Health Risks and Handling of HCN

1 - 2 ppm
Irritation of the eyes and respiratory tract, discomfort, loss of appetite, nausea, dizziness, lightheadedness.
2.5 - 6 ppm
Irreversible or other serious, long-lasting adverse health effects or an impaired ability to escape. Rapid breathing, nausea, vomiting, and feeling of neck constraint.
7 - 27 ppm
Can cause life-threatening health effects or death with longer exposures. Coma, apnea, seizures, slowness of the heart rate, and pulmonary edema.
100- 200 ppm
After 10 - 60 minutes can be life-threatening or fatal.
600 - 700ppm
Inhalation for 5 minutes may be fatal.
2000 ppm +
Immediately life-threatening
  • If INHALED move the impacted person to fresh air. Administrator 100% oxygen and assist ventilation as required.
  • If breathing is difficult, offer respiratory support if available. Avoid mouth-to-mouth resuscitation.
  • If this compound has been INGESTED get medical attention right away. Administer 100% oxygen. With a physician's direction prepare a cyanide antidote kit.
  • If SKIN CONTACT is made immediately wash the skin with water. It's very important to remove contaminated clothing and seek medical attention.

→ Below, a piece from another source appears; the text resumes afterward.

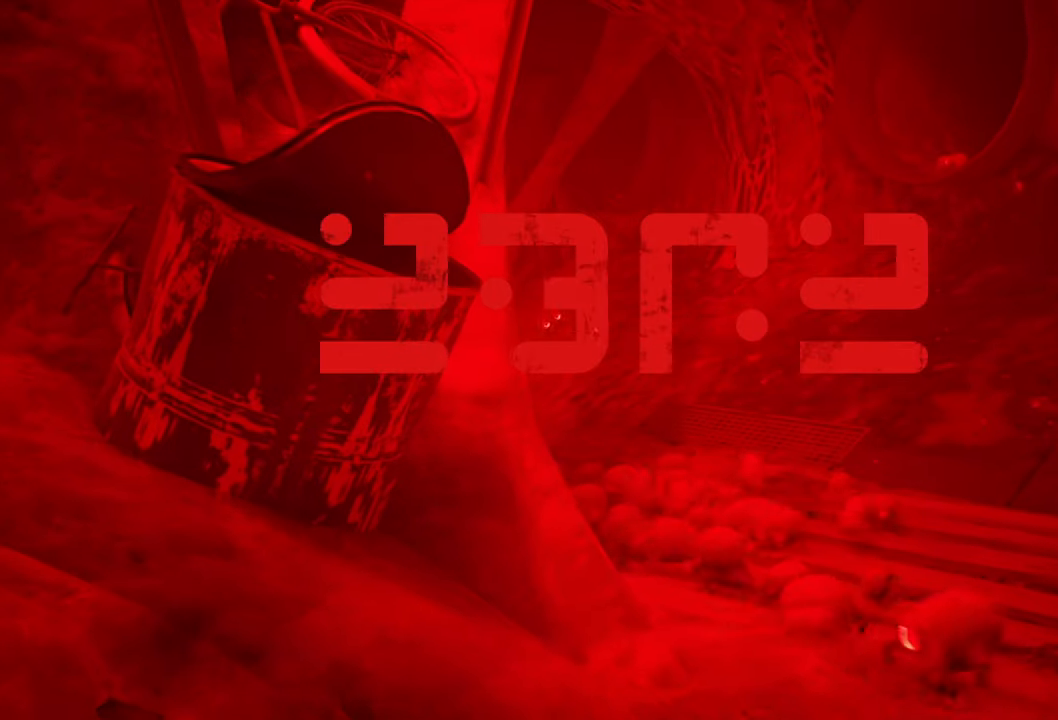
{"buttons": [], "left_stick": "center", "right_stick": "center", "events": [[300, "R2", "up"]]}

  • If the EYES are contacted, immediately wash the eyes with large amounts of water for at least 15 minutes. Get medical attention immediately.
  • Amyl nitrite, sodium nitrite, and sodium thiosulfate are antidotes for cyanide toxicity. However, amyl nitrite and sodium nitrite shouldn't be administered to patients suffering from smoke inhalation.

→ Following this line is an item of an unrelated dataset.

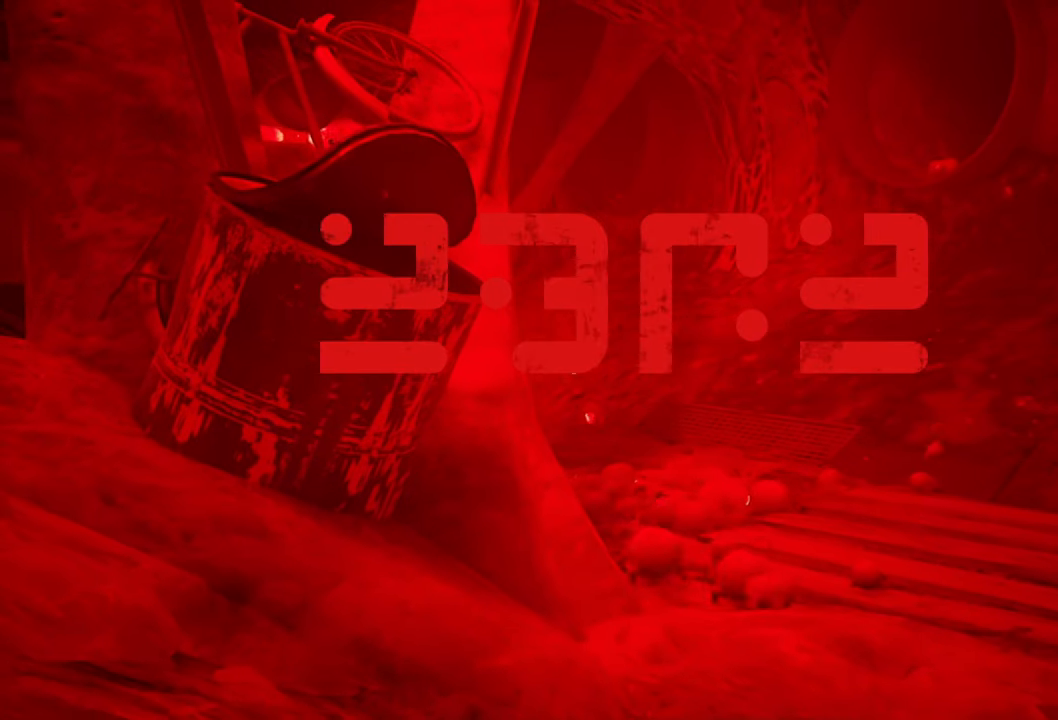
{"buttons": [], "left_stick": "center", "right_stick": "center", "events": [[260, "right_stick", "down"], [440, "right_stick", "center"]]}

  • First remove all ignition sources. Next ventilate area of spill or leak. Then stop the flow of gas, or remove cylinder to open air.
  • Evacuate the area immediately. Consult an expert. If permissible absorb any liquid into sand. Never wash into a sewer. Prevent gas from entering a confined space.
  • Environmental considerations - in the case of a land spill, dig a pit or lagoon to hold the contamination. Build a barrier using soil, sand bags, foamed polyurethane or foamed concrete.
  • Generators of waste (100kg/mo) or more of this contaminant. EPA hazardous waste #P063 and D003 must conform with USEPA regulations in storage, transportation, treatment, and disposal.